Tally-ho. John Stillwell/PA

William, Duke of Cambridge, second in line to the British throne, likes to go deer stalking. It must be a class thing. Until the 19th century, deer stalking – what in the US is called “hunting” – was largely confined to the ruling family and members of the landed aristocracy, so in the UK it represents the class system.

The US, on the other hand, is unique in that the right to hunt on public lands is, for the time being, an opportunity available to all who apply for a hunting license. To non-Americans, that access is one of the clearest indicators that the US is a democracy.

A public furore erupted when William featured as guest of honour at an unprecedented gathering of world wildlife agencies in London, which met in order to combat the acute global problem of poaching endangered animals for sale on the black market. The illegal taking of elephants, tigers and rhinos has only accelerated as their populations near functional extinction, and their trade has become so profitable that organised criminals are now joining in. The US is also joining this effort to reshape legal frameworks to better attack the problem.

The problem is that William also spent last weekend stalking deer and wild boar in Spain, drawing howls of protest from anti-hunting groups. Their basic argument seemed identical to the public backlash against culling Marius the Giraffe, the most recent animal outrage. In sum: only soulless bastards could take a life so cute. Humans are here to protect animals, so if we kill the ones we can see, what perfidies happen where no-one is watching?

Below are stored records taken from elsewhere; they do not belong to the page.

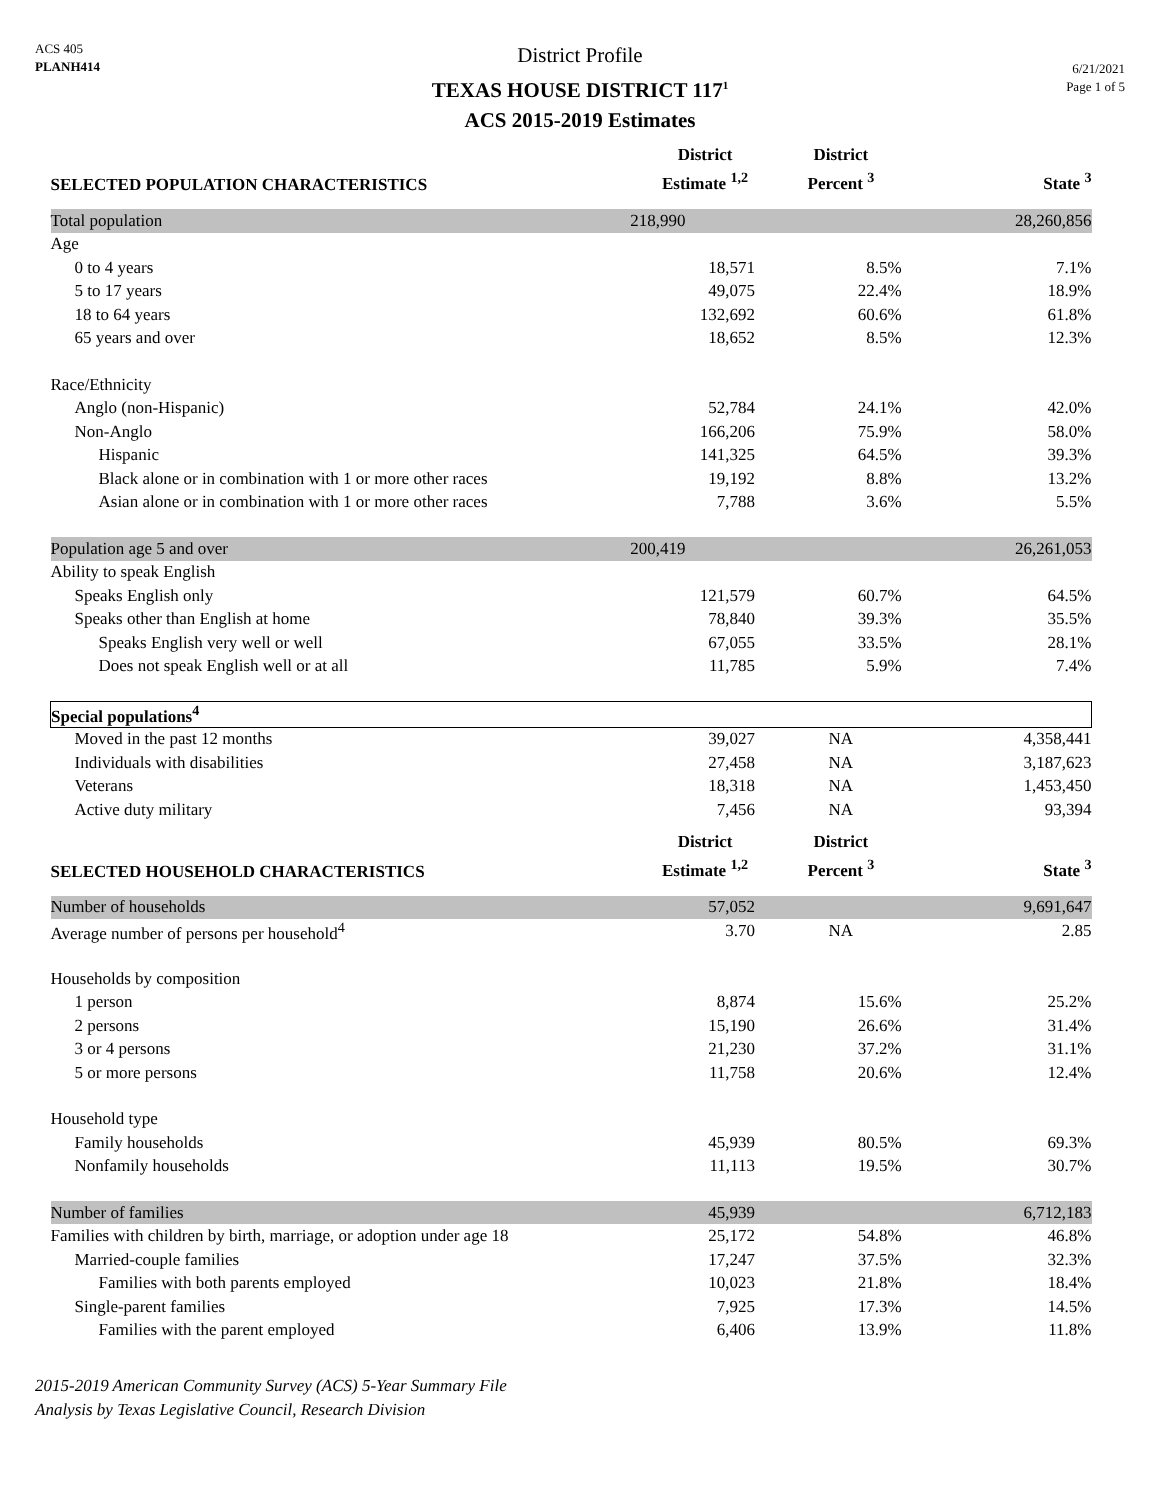ACS 405
PLANH414
District Profile
TEXAS HOUSE DISTRICT 117<sup>1</sup>
ACS 2015-2019 Estimates
6/21/2021
Page 1 of 5
| SELECTED POPULATION CHARACTERISTICS | District Estimate <sup>1,2</sup> | | District Percent <sup>3</sup> | State <sup>3</sup> |
| --- | --- | --- | --- | --- |
| Total population | 218,990 | | | 28,260,856 |
| Age | | | | |
| 0 to 4 years | 18,571 | | 8.5% | 7.1% |
| 5 to 17 years | 49,075 | | 22.4% | 18.9% |
| 18 to 64 years | 132,692 | | 60.6% | 61.8% |
| 65 years and over | 18,652 | | 8.5% | 12.3% |
| Race/Ethnicity | | | | |
| Anglo (non-Hispanic) | 52,784 | | 24.1% | 42.0% |
| Non-Anglo | 166,206 | | 75.9% | 58.0% |
| Hispanic | 141,325 | | 64.5% | 39.3% |
| Black alone or in combination with 1 or more other races | 19,192 | | 8.8% | 13.2% |
| Asian alone or in combination with 1 or more other races | 7,788 | | 3.6% | 5.5% |
| Population age 5 and over | 200,419 | | | 26,261,053 |
| Ability to speak English | | | | |
| Speaks English only | 121,579 | | 60.7% | 64.5% |
| Speaks other than English at home | 78,840 | | 39.3% | 35.5% |
| Speaks English very well or well | 67,055 | | 33.5% | 28.1% |
| Does not speak English well or at all | 11,785 | | 5.9% | 7.4% |
| Special populations<sup>4</sup> | | | | |
| Moved in the past 12 months | 39,027 | | NA | 4,358,441 |
| Individuals with disabilities | 27,458 | | NA | 3,187,623 |
| Veterans | 18,318 | | NA | 1,453,450 |
| Active duty military | 7,456 | | NA | 93,394 |
| SELECTED HOUSEHOLD CHARACTERISTICS | District Estimate <sup>1,2</sup> | | District Percent <sup>3</sup> | State <sup>3</sup> |
| Number of households | 57,052 | | | 9,691,647 |
| Average number of persons per household<sup>4</sup> | 3.70 | | NA | 2.85 |
| Households by composition | | | | |
| 1 person | 8,874 | | 15.6% | 25.2% |
| 2 persons | 15,190 | | 26.6% | 31.4% |
| 3 or 4 persons | 21,230 | | 37.2% | 31.1% |
| 5 or more persons | 11,758 | | 20.6% | 12.4% |
| Household type | | | | |
| Family households | 45,939 | | 80.5% | 69.3% |
| Nonfamily households | 11,113 | | 19.5% | 30.7% |
| Number of families | 45,939 | | | 6,712,183 |
| Families with children by birth, marriage, or adoption under age 18 | 25,172 | | 54.8% | 46.8% |
| Married-couple families | 17,247 | | 37.5% | 32.3% |
| Families with both parents employed | 10,023 | | 21.8% | 18.4% |
| Single-parent families | 7,925 | | 17.3% | 14.5% |
| Families with the parent employed | 6,406 | | 13.9% | 11.8% |
2015-2019 American Community Survey (ACS) 5-Year Summary File
Analysis by Texas Legislative Council, Research Division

Then why did Jane Goodall, high priestess of wildlife conservation and nobody’s political stooge, defend William? Because hunting is not poaching. Robin Hood and his Merry Men were outlaws because they were poaching game in the King’s Forest, a forest that only the King and favoured lords were allowed to hunt. Being poor and hungry was no excuse for breaking the law. Hunting is lawful; poaching is not.

Only species that exist in abundant quantities are legally hunted in every country. That hunting involves political power is unquestionable, but it is only recently that animal rights have become a factor in debates that used to revolve around class-based resentment that only aristocrats got to eat venison. And the reasons for the turn to animal rights is as good as any: it’s because wildlife is rapidly disappearing from the planet, so every public pet, every Knut the Polar Bear, Marius the Giraffe, and Shrek the Sheep becomes an icon for all the other mammals being bullied out of existence.

The disappearance of wildlife is a fact, not a political debate. It is also a fact that hunting and conservation have gone together since long before the concepts of “environmentalism” and “conservation” existed, since the rulers who were entitled to hunt quickly realized that you can’t hunt what is not there.

In the US, Teddy Roosevelt inaugurated the first national conservation programs precisely because he was a big game hunter, and because he understood that wildlife requires a true wilderness. Instead of yelling at William for being a prince and fighting to save wildlife, animal rights groups should listen to Goodall and focus their anger at the economic systems and first world privileges that enable poaching in the first place. Perhaps then, a few years from now, wild lions will be able to eat wild giraffes where no one can see, and it it will be as nature intended: without us watching.